Members of the Cancer Clinician Advocacy Forum (CCAF) – nurses, pharmacists and oncologists who treat Canadians with cancer every day – are pressing provinces and territories to act on three concrete steps, starting with how they share services, manage paperwork and approve new therapies.
They argue that recent advances in cancer knowledge and technology only translate into better outcomes if systems remove avoidable barriers.
CCAF co-chair Sandeep Sehdev, a medical oncologist at the Ottawa Hospital Cancer Centre, said “we know our health systems face many challenges and demands that won’t be solved overnight.”
He said the coalition is proposing three immediate, “practical actions” to help meet the needs of Canadians living with cancer.
CCAF points to long delays between Health Canada approval of a cancer medicine and the point when patients can actually receive it through public plans.
After the federal review, the forum notes that the mandatory economic evaluation and price negotiations add an average of 628 days, or about 21 months.
Even once a price is set, public drug plans in each province take another three and a half months on average—107 days—to list the treatment, with some provinces taking much longer.

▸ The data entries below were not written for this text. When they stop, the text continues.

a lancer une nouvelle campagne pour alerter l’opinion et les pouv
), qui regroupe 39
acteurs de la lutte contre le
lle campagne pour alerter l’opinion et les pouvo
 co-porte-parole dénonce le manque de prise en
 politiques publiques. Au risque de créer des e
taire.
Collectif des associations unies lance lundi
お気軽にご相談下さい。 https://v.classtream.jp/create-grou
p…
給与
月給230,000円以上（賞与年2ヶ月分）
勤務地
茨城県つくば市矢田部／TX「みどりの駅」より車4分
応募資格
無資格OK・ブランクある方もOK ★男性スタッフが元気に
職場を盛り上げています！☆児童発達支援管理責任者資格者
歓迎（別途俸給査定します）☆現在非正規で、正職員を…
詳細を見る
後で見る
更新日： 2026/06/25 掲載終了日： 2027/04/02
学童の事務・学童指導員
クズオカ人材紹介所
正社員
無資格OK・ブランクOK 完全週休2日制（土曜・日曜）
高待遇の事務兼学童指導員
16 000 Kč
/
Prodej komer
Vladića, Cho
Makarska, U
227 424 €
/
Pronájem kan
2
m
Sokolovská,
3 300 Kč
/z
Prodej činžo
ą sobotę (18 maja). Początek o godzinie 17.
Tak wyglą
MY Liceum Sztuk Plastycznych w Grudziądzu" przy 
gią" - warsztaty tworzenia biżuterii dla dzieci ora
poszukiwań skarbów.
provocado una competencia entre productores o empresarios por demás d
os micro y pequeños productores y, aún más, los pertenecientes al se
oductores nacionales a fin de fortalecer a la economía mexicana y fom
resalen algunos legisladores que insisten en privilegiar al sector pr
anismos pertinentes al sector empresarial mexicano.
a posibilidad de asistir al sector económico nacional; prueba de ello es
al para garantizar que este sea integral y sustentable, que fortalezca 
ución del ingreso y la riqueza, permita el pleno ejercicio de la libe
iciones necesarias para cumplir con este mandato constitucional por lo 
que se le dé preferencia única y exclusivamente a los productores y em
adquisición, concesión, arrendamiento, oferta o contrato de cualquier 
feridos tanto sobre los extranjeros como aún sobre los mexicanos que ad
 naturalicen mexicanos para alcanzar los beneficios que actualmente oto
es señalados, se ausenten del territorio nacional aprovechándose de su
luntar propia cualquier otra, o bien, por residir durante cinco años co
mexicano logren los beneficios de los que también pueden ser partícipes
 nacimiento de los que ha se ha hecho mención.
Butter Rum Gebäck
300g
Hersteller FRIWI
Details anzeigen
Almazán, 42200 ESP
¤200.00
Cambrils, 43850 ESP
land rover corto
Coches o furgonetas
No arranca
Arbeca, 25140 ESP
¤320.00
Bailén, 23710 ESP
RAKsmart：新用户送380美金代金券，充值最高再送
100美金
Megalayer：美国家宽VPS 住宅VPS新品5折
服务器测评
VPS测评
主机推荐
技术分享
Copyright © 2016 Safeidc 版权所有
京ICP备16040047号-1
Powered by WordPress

CCAF is calling on governments to commit to a 30-day timeframe for new cancer medicines to become available through public drug plans and for hospital use from the moment a pricing agreement is reached with the pharmaceutical company.
The forum also wants what it calls inter-provincial “free trade” in health services to smooth out regional gaps in access to high-end diagnostics.
Under this proposal, provinces, and territories would agree to share facilities and services across borders, with a minimum of bureaucratic obstructions, so patients in all jurisdictions—particularly smaller ones—could get faster access to sophisticated diagnostic and molecular genetic testing for cancer.
CCAF argues that as technology and skills become more specialized and expensive, the 13 different health systems need to share “much more seamlessly” so Canadians everywhere benefit.
The goal is to make it much easier to care for patients from different jurisdictions, so someone in Yukon or Prince Edward Island can get the same quality of cancer care as someone in Alberta or Ontario.
The third priority focuses on easing the administrative burden on health professionals.
CCAF urges provinces and territories to start an urgent review of processes and administrative obstacles that provide little or no value but consume clinicians’ time, followed by rapid action to remove them.
The group stresses that this time could instead go to direct patient care.
Health professionals “need relief.”
While more staff are clearly required, CCAF says cutting bureaucracy and simplifying processes would be a far faster and cheaper way to support current clinicians, improve patient care and help reduce wait times.